Introduction: The goal of this study was to determine the viability and limitations of the da Vinci surgical robot in posterior fourth ventricle approaches.
Methods: The da Vinci Surgical System was utilized in four cadaver heads by the neurosurgeons familiar with the posterior fourth ventricle approach, mainly the telovelar. The procedure was conducted step by step on the cadaveric specimens using the da Vinci Surgical System and results were observed.
Results: The main advantage of the system to be found was that the approach could be conducted with the patient in prone position, opposing to the more commonly used sitting position. The system provided great illumination and 3d perception at the comfort of the console.

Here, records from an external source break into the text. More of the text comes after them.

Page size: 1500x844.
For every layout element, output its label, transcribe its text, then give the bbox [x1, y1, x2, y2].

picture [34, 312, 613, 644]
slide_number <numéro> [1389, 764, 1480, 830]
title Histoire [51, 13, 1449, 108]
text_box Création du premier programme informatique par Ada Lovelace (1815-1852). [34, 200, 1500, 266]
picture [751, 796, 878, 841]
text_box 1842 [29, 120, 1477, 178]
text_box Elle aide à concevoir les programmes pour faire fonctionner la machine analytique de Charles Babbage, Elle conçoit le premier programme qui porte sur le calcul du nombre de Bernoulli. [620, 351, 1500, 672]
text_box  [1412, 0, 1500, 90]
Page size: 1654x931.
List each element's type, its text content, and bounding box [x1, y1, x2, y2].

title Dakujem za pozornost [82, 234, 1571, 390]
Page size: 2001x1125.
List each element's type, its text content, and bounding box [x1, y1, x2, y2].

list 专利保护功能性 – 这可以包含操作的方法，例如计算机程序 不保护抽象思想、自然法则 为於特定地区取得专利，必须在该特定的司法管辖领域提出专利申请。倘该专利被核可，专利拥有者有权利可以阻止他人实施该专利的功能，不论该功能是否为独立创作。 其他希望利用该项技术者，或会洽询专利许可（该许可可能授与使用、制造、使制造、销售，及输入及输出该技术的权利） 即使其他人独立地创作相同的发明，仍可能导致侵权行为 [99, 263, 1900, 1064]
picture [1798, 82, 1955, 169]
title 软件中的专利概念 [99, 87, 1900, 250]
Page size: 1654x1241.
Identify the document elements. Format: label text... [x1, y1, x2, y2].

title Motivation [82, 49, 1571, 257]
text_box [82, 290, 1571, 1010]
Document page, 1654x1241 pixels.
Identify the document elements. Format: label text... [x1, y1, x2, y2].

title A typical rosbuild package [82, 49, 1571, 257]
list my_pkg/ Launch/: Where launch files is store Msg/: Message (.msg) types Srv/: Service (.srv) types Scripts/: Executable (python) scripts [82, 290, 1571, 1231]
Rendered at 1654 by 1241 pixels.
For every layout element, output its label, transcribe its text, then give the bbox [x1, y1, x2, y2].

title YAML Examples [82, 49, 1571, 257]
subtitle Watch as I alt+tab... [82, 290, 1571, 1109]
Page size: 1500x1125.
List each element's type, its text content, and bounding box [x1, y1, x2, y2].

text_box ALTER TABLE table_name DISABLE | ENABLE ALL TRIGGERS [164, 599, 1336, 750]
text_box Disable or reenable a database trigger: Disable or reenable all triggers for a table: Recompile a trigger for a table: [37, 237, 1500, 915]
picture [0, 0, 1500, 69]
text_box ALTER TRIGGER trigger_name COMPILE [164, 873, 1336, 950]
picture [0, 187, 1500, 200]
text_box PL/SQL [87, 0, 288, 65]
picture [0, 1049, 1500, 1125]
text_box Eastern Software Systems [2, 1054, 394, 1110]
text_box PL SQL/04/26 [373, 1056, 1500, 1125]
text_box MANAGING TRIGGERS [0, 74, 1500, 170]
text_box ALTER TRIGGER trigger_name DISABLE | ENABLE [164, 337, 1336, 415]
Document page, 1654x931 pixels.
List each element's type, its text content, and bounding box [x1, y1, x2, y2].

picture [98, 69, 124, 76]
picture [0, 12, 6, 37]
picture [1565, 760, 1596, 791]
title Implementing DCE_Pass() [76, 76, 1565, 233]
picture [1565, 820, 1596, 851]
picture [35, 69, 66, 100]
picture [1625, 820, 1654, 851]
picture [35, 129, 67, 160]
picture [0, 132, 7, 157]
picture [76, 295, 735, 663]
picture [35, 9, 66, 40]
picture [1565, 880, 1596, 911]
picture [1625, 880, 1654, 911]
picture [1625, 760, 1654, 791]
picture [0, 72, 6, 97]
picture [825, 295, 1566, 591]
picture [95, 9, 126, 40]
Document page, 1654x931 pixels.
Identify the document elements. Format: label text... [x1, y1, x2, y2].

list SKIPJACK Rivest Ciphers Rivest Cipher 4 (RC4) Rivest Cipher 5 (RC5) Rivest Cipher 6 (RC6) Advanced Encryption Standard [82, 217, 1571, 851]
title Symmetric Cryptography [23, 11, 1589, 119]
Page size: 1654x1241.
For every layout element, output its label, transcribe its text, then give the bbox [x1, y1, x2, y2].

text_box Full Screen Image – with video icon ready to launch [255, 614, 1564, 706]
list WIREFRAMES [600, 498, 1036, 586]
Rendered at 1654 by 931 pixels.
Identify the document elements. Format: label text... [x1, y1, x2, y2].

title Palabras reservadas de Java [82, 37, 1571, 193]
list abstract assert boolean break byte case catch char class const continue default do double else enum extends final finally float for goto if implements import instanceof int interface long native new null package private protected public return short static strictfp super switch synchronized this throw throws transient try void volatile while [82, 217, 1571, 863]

Conclusions: The findings suggest that fourth ventricle robotic surgery, with the da Vinci robot system, holds great potential for resection of tumors of this region, due to providing the surgeons with a more comfortable working position. Another advantage of this technique is the lowered risk of air embolism of the sitting position. Further instrument development is necessary however for increased haptic feedback and possibly more tools suited to neurosurgery mainly the drills.
Patient Care: Improvements on both the da Vinci system and investigation of the possible implementation on the neurosurgical approaches opens up new opportunities.
Learning Objectives: The study investigates the introduction of the robotic systems into neurosurgery. Both the approaches suitable for the system and the system's limitations and possible improvements are investigated. The participants will be able to 1) Learn how the system can be implemented in the fourth ventricle approach 2) Able to investigate possible varieties of the approach 3) Learn more about the system's limitations.
References: 1. Lee, John YK, et al. "Transoral robotic surgery of craniocervical junction and atlantoaxial spine: a cadaveric study." Journal of Neurosurgery: Spine 12.1 (2010): 13-18.
2. Marcus, Hani J., et al. "da Vinci robot-assisted keyhole neurosurgery: a cadaver study on feasibility and safety." Neurosurgical review 38.2 (2015): 367-371.